The legacy of spiritual wisdom that Sultân al-'Ulamâ Bahâeddin Veled brought from Balkh took root in this city, and with Hoca Ahmet Fakih's Çarhnâme, the first shoots of Anatolian Turkish sprouted in Konya. Mevlânâ Celâleddîn-i Rûmî dictated his Mesnevî to Çelebi Hüsâmeddin here, while Sadreddîn Konevî transformed the metaphysics of Ibn al-'Arabî into a systematic, theoretical Sufism within this city. The place where Şems-i Tebrîzî lodged on his first day in Konya was the inn of Şeker Furûş, a confectioner; even this small detail reveals the cultural fabric of the city — Sufism, commerce, learning, and art breathing side by side on the same street.
The spiritual and intellectual architects of Konya were not solely people of the Sufi path. Beyhekim Ekmeleddin Nahcuvânî wrote a commentary on Ibn Sînâ's Qānūn and served as chief physician at the Seljuk court. Celâleddin Karatay and Sâhib Ata Fahreddin Ali united statesmanship with scholarship in the service of pious foundations, leaving behind medreses and complexes that still stand today.

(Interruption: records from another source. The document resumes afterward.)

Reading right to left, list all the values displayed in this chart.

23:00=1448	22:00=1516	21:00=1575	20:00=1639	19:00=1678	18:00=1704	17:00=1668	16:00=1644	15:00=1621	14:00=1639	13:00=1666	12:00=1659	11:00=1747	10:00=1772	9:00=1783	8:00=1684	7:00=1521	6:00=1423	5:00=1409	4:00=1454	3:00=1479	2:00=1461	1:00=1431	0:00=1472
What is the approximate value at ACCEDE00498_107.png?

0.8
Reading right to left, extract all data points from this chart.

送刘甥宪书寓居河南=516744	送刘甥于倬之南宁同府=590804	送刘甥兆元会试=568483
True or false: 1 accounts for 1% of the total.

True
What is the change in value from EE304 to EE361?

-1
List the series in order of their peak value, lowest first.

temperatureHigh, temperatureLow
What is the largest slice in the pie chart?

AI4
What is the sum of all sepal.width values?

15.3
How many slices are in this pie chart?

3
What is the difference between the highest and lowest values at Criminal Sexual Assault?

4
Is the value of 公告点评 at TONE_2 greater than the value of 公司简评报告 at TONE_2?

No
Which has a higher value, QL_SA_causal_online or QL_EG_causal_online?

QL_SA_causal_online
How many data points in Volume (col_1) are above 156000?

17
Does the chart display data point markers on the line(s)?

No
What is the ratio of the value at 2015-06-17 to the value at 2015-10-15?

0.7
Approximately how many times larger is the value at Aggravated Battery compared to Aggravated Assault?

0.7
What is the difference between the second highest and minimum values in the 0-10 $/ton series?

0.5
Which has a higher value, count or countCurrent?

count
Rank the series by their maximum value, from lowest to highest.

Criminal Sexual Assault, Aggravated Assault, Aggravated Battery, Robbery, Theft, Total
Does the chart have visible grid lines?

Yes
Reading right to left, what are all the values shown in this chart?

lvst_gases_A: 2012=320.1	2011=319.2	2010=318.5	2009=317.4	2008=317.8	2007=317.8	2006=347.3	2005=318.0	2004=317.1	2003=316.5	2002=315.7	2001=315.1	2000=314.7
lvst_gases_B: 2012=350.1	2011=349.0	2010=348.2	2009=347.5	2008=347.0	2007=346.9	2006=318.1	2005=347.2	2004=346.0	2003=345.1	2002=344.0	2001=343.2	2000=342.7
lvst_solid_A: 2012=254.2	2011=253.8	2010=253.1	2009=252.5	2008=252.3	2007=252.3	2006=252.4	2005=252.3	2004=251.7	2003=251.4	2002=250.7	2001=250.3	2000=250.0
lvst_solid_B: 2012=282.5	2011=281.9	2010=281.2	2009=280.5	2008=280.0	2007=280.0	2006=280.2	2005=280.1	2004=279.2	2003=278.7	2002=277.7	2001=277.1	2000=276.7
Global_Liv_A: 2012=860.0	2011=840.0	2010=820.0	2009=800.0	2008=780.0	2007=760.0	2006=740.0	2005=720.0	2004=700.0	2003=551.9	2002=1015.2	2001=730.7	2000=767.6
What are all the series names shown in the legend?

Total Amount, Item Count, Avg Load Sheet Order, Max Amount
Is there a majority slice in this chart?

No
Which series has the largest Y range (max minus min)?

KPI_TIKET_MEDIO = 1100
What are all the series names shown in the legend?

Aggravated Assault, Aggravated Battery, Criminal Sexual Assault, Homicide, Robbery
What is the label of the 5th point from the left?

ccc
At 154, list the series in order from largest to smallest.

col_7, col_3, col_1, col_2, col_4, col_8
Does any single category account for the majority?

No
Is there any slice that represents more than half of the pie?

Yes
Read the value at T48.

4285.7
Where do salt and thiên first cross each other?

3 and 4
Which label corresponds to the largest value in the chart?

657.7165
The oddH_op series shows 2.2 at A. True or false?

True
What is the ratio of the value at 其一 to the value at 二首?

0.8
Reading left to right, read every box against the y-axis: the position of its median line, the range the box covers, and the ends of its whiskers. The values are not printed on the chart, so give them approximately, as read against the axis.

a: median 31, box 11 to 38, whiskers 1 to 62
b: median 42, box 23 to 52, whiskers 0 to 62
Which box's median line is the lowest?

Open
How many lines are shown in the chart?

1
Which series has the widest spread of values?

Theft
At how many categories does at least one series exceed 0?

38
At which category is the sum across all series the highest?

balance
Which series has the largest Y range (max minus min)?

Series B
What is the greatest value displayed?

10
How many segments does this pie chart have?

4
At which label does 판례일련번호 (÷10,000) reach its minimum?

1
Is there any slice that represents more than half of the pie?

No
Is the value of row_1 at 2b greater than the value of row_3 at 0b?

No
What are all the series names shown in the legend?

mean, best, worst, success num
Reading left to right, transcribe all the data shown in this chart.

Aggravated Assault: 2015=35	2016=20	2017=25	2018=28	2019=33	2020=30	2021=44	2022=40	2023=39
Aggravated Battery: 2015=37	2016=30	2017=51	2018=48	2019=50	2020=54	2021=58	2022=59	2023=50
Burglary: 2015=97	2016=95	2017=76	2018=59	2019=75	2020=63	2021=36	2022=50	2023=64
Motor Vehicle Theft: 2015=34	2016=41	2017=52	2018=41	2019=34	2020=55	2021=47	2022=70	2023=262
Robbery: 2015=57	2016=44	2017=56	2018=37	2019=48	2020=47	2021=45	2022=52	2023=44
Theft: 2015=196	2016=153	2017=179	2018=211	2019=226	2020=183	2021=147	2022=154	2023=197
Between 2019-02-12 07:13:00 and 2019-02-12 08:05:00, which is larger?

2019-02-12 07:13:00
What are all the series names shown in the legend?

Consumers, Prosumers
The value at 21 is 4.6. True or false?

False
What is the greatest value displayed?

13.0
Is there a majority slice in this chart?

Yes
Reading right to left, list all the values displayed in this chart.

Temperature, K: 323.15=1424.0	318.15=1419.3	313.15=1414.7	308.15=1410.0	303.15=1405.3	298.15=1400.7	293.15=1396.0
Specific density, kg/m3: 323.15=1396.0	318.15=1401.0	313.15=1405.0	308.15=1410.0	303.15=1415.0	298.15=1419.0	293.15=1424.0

Kadı Sirâcüddîn Urmevî became the foremost authority of his age in logic and theology. Ahi Evran was the spiritual pioneer of the guild organization, while Dursun Fakih became the first judge (kadı) of the Ottoman state.
This lineage continued without interruption into the Ottoman period: the office of Şeyhülislâm held by Zenbilli Ali Cemâlî Efendi, the grand vizierate of Pîrî Mehmed Paşa, the great center of learning that Hâdimî established in Hadim, the torch that Memiş Efendi kindled in Bozkır, Mehmed Vehbi's Hulâsatü'l-Beyân commentary on the Qur'an, and Veled Çelebi İzbudak, the last postnishin of the Mevlevî order — all of these are different faces of the same lineage.
Mevlânâ says, "The city is a treasury in which secrets are hidden." To reopen this treasury of Konya through the lives of those who built it, and to pass it on to new generations, we invite all esteemed scholars to our symposium.
Unlike previous urban-history studies devoted to Konya, this symposium aspires to be the first international scholarly gathering to place at its center the figures who shaped the city's memory.